Howdy Pardner
Howdy Pardner,
For much of my early career with the Washington child support agency, I viewed any partnerships the agency had as one-way relationships. After all, why wouldn’t public assistance and foster care and employment security and the IRS and employers and banks just want to help us find parents and make them pay. What’s more, the list of “partners” was pretty limited. And if they didn’t want to help? Well, we had federal and state law that said they had to. Or else.
It took me a long time to get my head right. The change in paradigm came when I began thinking about services from other points of view: the view of the parent and the view of other service providers. In my defense, I am not always a ham-handed clod thinking only of my own self-interest, but on this particular topic I was more firmly planted than I care to admit. Finally, I did come around … with the help of some really smart team members, when I began pondering about how to break our national average 65% rut as a new director and looking enviously at higher performing jurisdictions. The light that eventually flickered on was not some bright, incandescent 100 watter, though, but an aged florescent tube with a worn-out ballast. Still, sufficient light shone out that I could make out the outlines of my surroundings.
Many of you have heard me speak often enough about our need to help the less fortunate parents find their way to supporting themselves so that they can ultimately participate in the support of their children. The first question I had to reflect on was how they could get there. Where would the go to find help? Those were potential partners.

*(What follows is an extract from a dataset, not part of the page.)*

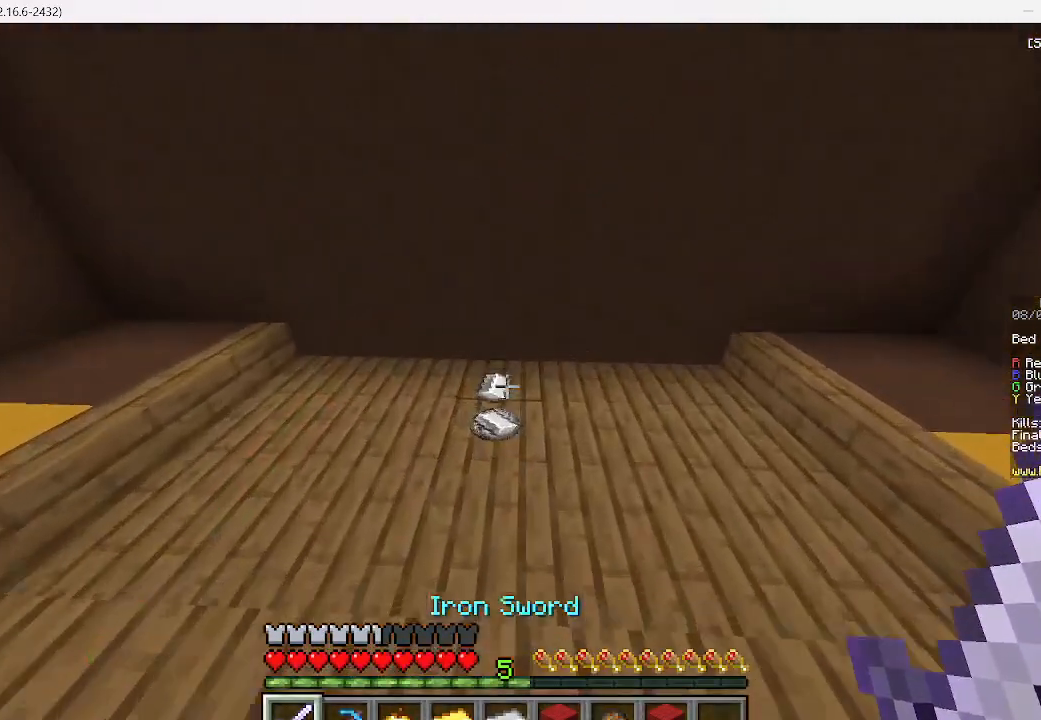
{"keys": ["a", "w"], "mouse": []}
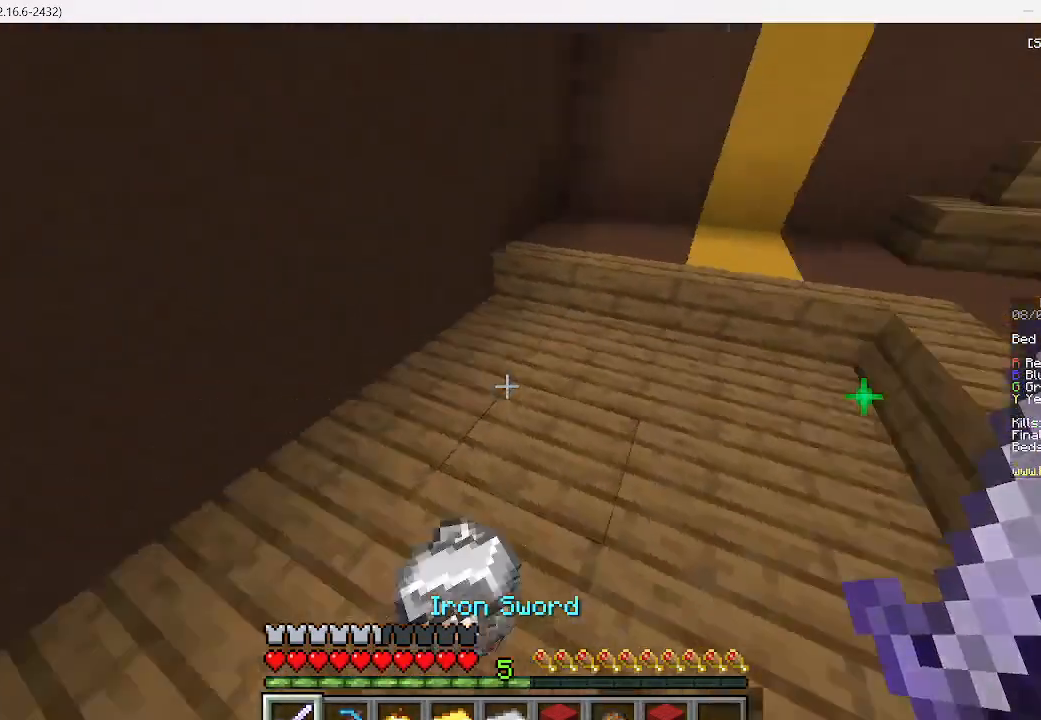
{"keys": ["w"], "mouse": [], "events": [[133, "a", "up"]]}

Some we’d thought of and had approached … food assistance, TANF, employment services, corrections; we’d started working with sister government agencies looking for common cause, and most were open to working with us once they knew we really wanted to be partners and not parasites.
Trickier were the community-based agencies that thought of us as barriers to their ability to help their clients. We needed to earn their trust. Managers met with them to let them know we had a common purpose and what we wanted was the parent in a better, more stable financial position. Then we had to be sure it happened. When the first few skeptical calls came in saying that our driver’s license suspension or our 50% withhold or our IRS intercept was keeping this parent sleeping in their car (that they couldn’t legally drive) we had to be ready to bend, and work for the mutual benefit of both organizations. Thanks to a team of highly motivated staff and continual communication and mutual respect, we began making progress. In fact, these organizations turned out to be our best referrals to the Alternative Solutions Program because the parent who owed support had sought out the help of these third-party agencies and the social workers there tuned in on the child support issue and gave us a call, taking a chance that we meant it.
Of course, it’s not perfect (not yet, anyway) but we made giant strides over the course of a few years and many of our collection staff began to embrace the power of these partnerships and a customer-focused approach. I hope that over the next few years more community-based organizations will come to trust child support agencies and recognize the community as a true partner in their desire to help families.